◆ **What is expected**:
Recast everything from the start of the data down to the line containing "recensies waren weer" as a Markdown table with the columns Row and Line, numbering each row and skipping any blank lines.

[Stored data entries]

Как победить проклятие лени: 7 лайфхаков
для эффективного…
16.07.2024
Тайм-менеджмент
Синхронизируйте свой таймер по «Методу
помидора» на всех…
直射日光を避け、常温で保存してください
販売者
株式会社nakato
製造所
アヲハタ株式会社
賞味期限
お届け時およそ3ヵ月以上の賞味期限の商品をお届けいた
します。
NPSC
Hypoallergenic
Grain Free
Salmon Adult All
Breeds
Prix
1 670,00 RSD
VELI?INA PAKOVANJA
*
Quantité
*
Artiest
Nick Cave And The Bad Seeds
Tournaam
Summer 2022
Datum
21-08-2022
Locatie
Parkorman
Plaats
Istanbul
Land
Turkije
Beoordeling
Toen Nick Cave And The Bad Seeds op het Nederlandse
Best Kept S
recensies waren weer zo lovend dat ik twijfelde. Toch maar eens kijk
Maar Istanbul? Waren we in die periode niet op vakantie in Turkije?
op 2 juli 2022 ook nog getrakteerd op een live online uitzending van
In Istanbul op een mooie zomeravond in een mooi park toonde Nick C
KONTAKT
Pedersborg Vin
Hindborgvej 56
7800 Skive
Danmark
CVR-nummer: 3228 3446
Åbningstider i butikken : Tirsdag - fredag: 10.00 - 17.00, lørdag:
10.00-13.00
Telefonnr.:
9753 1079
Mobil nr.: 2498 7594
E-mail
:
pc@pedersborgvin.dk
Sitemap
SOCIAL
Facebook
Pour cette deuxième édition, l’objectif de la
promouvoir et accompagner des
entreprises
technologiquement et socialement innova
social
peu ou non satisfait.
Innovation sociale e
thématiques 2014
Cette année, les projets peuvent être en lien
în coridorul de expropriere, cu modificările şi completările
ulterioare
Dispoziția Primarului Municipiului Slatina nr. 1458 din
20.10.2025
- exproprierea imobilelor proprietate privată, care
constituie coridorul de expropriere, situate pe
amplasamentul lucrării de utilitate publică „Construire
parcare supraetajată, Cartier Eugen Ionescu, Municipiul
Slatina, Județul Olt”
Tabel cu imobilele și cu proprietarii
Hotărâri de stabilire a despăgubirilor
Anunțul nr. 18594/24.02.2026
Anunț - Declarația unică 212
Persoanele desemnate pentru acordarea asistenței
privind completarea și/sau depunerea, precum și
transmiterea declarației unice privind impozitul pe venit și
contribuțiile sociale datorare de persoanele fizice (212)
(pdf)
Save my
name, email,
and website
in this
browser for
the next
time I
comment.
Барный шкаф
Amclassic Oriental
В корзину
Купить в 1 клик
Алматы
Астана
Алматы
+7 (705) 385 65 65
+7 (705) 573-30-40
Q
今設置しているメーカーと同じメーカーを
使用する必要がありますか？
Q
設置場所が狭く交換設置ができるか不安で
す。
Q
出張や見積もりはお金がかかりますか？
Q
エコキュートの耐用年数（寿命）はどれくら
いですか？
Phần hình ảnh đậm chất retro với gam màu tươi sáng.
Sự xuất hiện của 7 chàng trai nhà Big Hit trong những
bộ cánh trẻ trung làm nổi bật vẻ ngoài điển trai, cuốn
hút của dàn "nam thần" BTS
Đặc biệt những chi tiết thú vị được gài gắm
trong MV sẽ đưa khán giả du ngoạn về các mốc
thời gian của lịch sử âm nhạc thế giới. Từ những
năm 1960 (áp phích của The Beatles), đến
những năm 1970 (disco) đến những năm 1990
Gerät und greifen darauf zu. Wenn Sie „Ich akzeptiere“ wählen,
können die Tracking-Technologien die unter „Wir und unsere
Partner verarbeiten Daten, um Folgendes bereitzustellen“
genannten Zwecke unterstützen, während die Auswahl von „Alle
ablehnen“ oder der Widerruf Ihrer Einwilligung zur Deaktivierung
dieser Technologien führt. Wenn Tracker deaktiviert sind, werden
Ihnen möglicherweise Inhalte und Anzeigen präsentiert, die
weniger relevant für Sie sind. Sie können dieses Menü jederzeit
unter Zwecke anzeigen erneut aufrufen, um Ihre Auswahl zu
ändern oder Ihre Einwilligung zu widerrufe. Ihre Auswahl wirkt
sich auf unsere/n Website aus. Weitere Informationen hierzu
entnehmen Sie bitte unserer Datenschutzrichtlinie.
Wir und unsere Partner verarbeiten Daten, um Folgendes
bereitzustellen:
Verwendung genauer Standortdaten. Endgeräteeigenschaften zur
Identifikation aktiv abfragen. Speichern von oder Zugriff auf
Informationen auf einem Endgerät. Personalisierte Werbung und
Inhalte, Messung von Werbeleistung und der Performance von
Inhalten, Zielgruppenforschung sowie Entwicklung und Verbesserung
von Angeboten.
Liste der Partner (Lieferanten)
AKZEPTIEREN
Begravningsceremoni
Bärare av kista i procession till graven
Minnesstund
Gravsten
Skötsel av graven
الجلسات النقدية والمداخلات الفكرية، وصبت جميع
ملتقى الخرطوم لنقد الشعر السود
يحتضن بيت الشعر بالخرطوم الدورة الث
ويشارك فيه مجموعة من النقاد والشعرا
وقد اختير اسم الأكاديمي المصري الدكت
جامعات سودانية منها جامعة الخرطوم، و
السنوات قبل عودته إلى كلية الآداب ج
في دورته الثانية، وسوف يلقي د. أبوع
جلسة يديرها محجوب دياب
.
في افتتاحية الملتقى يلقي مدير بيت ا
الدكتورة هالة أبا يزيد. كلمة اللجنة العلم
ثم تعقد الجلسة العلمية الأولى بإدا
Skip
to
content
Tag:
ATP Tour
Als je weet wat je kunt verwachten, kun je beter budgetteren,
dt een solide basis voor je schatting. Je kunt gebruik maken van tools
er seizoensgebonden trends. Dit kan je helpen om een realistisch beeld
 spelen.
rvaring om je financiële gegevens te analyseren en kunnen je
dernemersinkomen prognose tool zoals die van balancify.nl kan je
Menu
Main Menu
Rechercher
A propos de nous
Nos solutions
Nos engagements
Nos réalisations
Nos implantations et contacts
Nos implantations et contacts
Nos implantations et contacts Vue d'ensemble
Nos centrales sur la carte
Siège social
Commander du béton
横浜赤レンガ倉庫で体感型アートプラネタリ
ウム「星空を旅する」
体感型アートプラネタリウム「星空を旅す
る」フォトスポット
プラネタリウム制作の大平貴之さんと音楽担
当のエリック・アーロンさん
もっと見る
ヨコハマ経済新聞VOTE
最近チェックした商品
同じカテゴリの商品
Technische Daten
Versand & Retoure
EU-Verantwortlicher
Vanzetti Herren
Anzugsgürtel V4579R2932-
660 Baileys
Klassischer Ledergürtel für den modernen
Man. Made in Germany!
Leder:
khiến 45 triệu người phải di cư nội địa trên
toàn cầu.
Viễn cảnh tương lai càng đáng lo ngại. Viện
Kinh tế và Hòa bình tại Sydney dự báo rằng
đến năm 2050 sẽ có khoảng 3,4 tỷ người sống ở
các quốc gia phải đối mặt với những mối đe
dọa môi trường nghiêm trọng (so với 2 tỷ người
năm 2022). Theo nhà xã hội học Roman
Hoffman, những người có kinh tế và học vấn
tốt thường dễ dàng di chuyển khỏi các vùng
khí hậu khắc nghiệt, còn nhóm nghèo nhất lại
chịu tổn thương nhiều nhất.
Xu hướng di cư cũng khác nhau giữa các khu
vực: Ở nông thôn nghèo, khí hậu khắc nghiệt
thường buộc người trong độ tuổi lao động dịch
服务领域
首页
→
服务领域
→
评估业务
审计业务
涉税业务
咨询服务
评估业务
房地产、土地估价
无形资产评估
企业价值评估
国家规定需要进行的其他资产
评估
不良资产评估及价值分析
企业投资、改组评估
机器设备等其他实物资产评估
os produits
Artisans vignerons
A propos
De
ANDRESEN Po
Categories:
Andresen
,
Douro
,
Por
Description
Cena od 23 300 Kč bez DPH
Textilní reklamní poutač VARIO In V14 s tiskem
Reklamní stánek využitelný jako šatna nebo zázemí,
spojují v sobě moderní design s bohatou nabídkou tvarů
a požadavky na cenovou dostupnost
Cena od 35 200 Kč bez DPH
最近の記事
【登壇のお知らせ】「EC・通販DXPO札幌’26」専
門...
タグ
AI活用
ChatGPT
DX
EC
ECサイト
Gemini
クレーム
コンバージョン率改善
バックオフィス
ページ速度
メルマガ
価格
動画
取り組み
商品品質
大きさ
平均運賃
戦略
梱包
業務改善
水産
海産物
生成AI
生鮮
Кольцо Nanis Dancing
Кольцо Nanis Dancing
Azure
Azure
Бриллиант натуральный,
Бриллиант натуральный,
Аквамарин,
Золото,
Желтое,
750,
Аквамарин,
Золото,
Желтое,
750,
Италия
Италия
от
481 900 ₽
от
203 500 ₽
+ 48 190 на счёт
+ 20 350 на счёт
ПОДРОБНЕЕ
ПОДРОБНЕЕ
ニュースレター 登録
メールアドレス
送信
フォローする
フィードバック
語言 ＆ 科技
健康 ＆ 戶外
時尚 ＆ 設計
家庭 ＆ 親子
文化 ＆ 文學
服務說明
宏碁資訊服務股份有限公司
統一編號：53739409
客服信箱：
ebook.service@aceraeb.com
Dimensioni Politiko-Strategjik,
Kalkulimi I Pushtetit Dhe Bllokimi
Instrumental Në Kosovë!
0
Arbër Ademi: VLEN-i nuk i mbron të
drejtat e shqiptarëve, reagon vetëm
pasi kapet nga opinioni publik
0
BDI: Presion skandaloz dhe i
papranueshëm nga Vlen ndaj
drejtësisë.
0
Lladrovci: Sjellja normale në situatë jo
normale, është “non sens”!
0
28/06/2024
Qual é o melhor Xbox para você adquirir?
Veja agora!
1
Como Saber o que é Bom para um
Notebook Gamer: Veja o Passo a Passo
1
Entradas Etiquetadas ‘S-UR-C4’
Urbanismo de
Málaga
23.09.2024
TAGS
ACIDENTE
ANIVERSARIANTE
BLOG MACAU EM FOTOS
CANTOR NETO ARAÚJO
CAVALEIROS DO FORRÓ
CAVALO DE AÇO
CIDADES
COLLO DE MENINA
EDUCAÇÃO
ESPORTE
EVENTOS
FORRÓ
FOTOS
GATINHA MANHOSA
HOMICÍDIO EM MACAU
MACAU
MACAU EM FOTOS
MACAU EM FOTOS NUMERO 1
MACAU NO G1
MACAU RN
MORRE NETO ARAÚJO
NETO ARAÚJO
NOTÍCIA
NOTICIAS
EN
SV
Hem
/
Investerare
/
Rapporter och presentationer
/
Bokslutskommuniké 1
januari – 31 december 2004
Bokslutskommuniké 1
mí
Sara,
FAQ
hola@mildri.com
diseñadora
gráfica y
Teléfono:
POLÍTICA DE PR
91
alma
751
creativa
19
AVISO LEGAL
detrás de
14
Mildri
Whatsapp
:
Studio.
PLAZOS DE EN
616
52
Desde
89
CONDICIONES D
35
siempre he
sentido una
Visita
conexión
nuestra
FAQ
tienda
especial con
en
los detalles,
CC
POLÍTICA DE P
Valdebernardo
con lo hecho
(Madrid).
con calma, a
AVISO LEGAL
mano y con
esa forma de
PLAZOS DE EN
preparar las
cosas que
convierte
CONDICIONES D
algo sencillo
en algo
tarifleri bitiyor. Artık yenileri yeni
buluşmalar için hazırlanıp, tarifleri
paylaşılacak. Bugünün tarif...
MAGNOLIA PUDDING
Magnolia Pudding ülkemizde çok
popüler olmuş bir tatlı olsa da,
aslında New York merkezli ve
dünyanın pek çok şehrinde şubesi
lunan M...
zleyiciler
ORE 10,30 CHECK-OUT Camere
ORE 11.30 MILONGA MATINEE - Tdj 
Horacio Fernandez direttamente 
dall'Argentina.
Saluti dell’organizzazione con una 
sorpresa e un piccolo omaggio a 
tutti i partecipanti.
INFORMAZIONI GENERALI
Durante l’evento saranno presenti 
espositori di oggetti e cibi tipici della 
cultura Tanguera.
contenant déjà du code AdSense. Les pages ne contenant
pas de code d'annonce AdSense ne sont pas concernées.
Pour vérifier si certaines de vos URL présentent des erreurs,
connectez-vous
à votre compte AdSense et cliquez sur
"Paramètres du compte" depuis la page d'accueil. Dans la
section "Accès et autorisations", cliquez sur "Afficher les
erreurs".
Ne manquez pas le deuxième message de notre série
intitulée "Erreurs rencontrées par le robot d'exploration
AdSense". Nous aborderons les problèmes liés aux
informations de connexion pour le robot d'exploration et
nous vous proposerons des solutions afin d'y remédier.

◆ **Task output**:
| Row | Line |
|---|---|
| 1 | Как победить проклятие лени: 7 лайфхаков |
| 2 | для эффективного… |
| 3 | 16.07.2024 |
| 4 | Тайм-менеджмент |
| 5 | Синхронизируйте свой таймер по «Методу |
| 6 | помидора» на всех… |
| 7 | 直射日光を避け、常温で保存してください |
| 8 | 販売者 |
| 9 | 株式会社nakato |
| 10 | 製造所 |
| 11 | アヲハタ株式会社 |
| 12 | 賞味期限 |
| 13 | お届け時およそ3ヵ月以上の賞味期限の商品をお届けいた |
| 14 | します。 |
| 15 | NPSC |
| 16 | Hypoallergenic |
| 17 | Grain Free |
| 18 | Salmon Adult All |
| 19 | Breeds |
| 20 | Prix |
| 21 | 1 670,00 RSD |
| 22 | VELI?INA PAKOVANJA |
| 23 | * |
| 24 | Quantité |
| 25 | * |
| 26 | Artiest |
| 27 | Nick Cave And The Bad Seeds |
| 28 | Tournaam |
| 29 | Summer 2022 |
| 30 | Datum |
| 31 | 21-08-2022 |
| 32 | Locatie |
| 33 | Parkorman |
| 34 | Plaats |
| 35 | Istanbul |
| 36 | Land |
| 37 | Turkije |
| 38 | Beoordeling |
| 39 | Toen Nick Cave And The Bad Seeds op het Nederlandse |
| 40 | Best Kept S |
| 41 | recensies waren weer zo lovend dat ik twijfelde. Toch maar eens kijk |